## RECORDS SUPPLIED
————

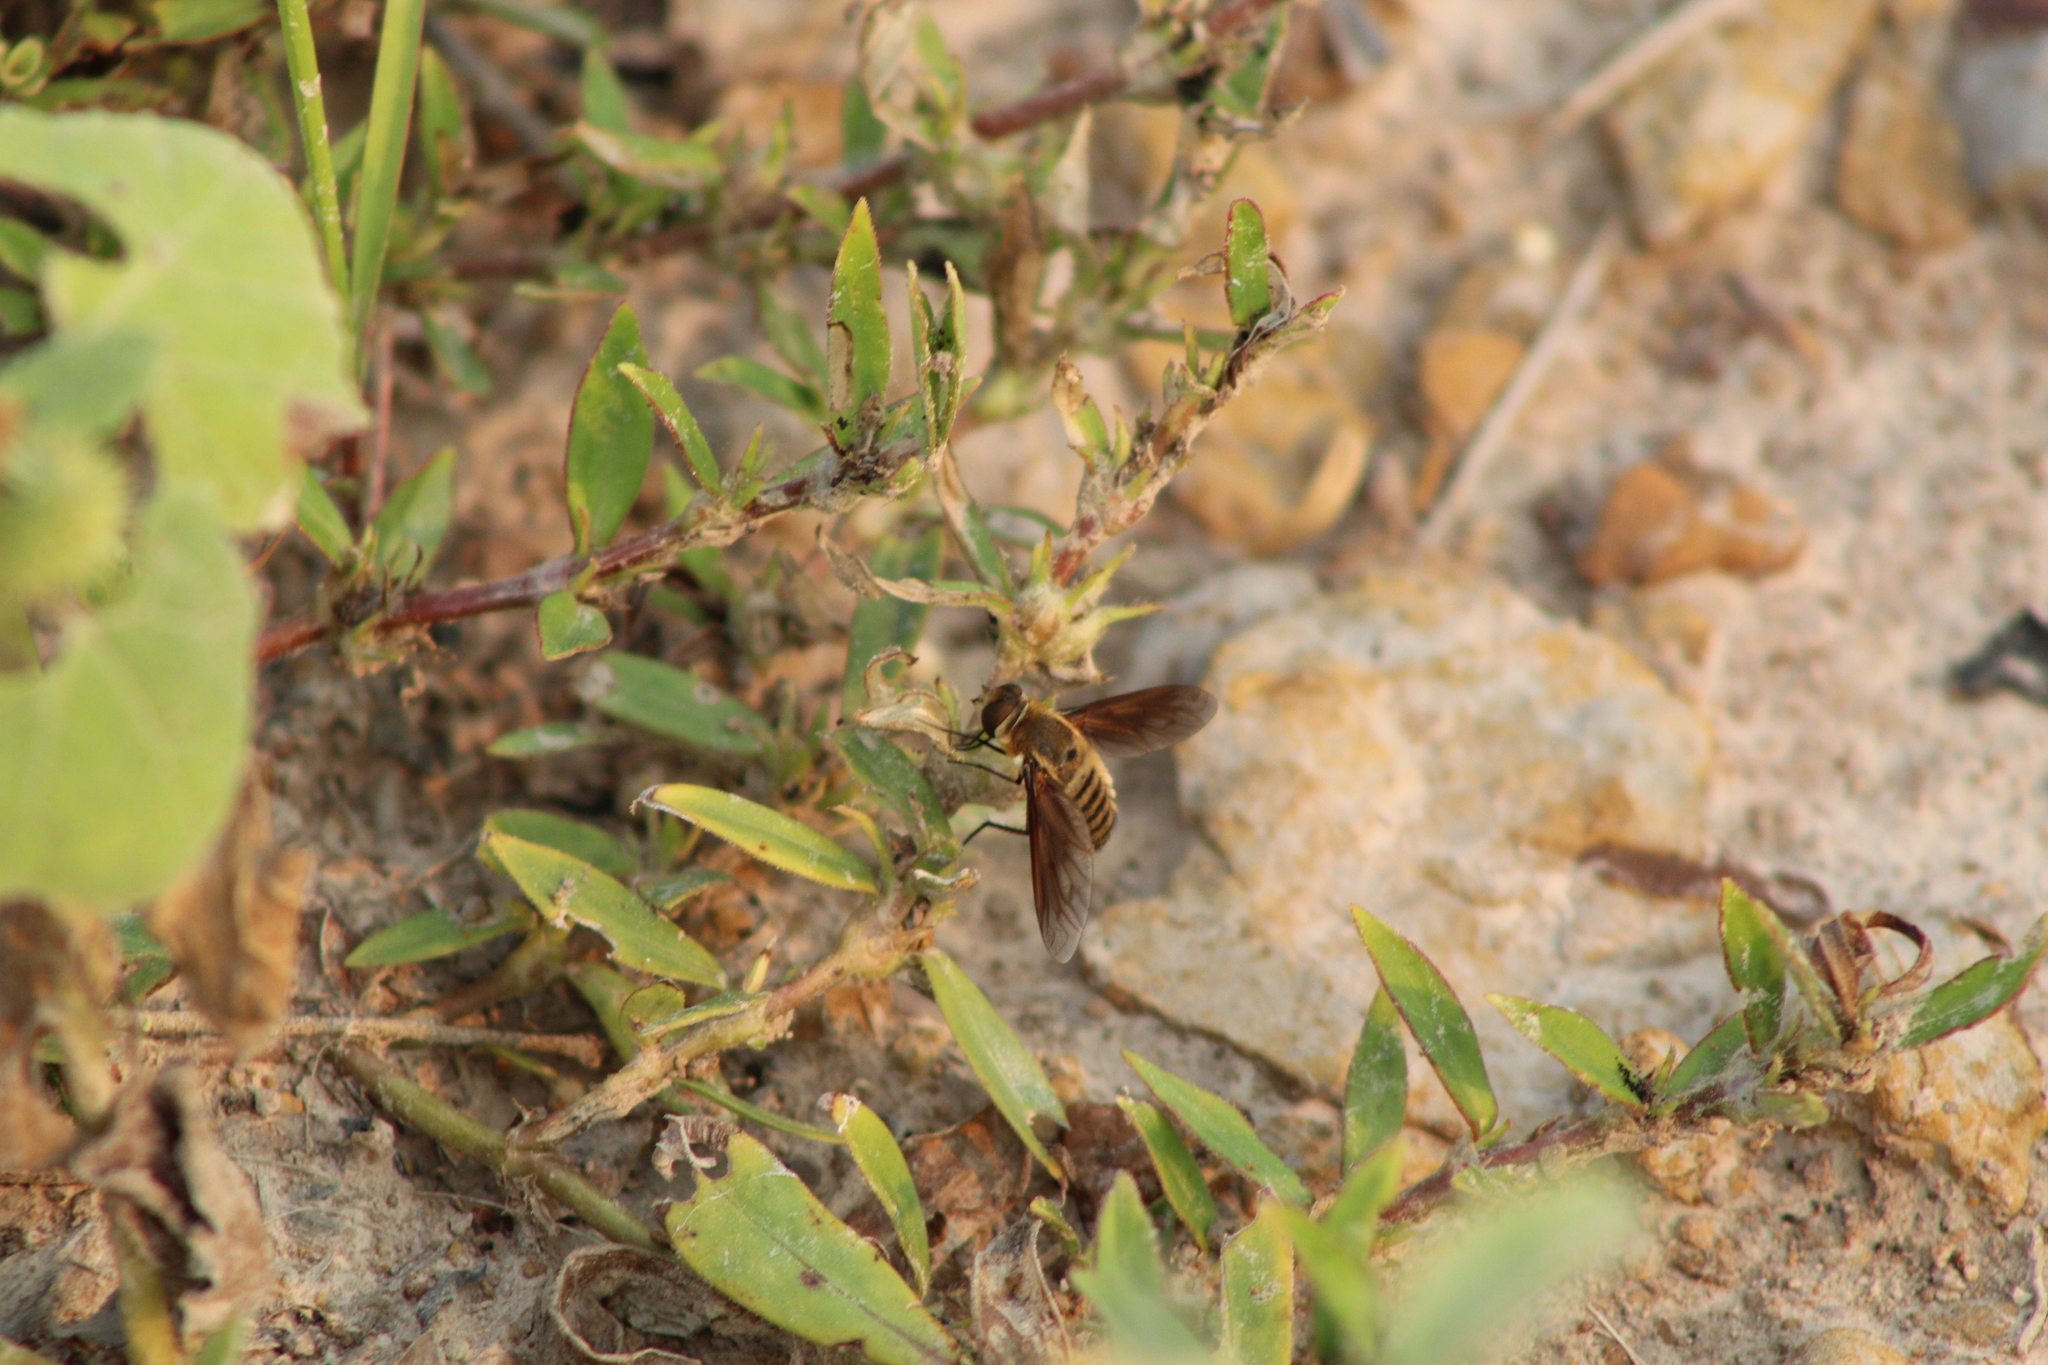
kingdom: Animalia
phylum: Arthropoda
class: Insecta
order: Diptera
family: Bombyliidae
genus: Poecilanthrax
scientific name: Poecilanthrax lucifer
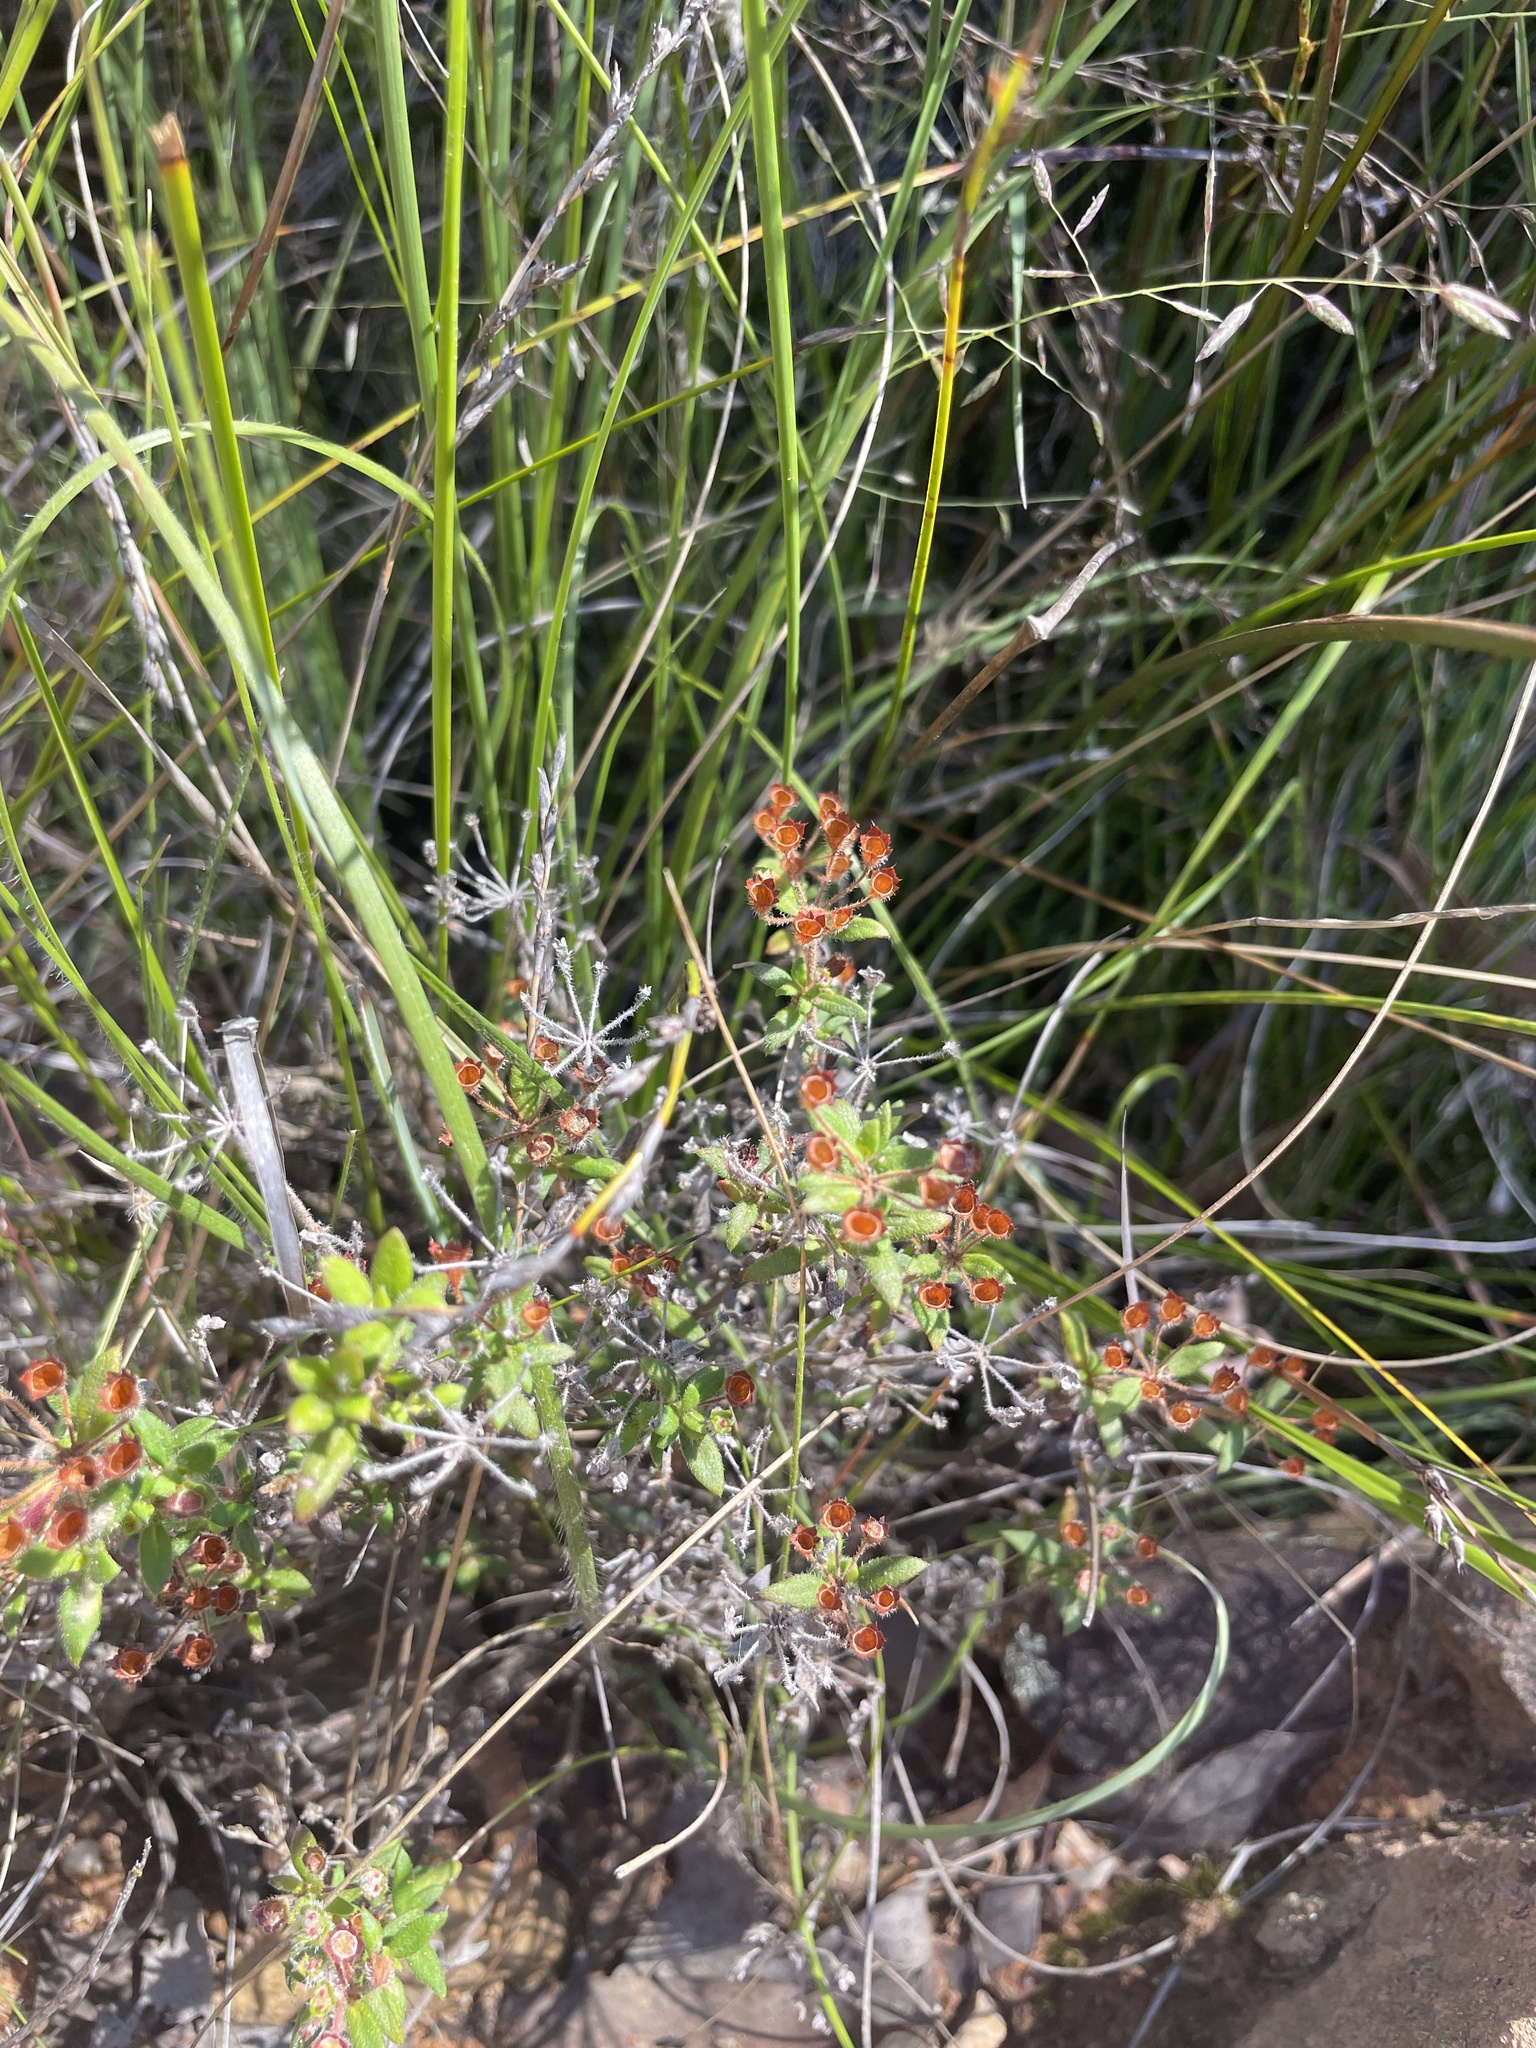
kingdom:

————

## GIVEN PROBLEM
Update the material above by changing "scientific name" to "binomial name" wherever it appears, and keep every other line as it is. Omit the pictures from your answer.

## SOLUTION
kingdom: Animalia
phylum: Arthropoda
class: Insecta
order: Diptera
family: Bombyliidae
genus: Poecilanthrax
binomial name: Poecilanthrax lucifer
kingdom:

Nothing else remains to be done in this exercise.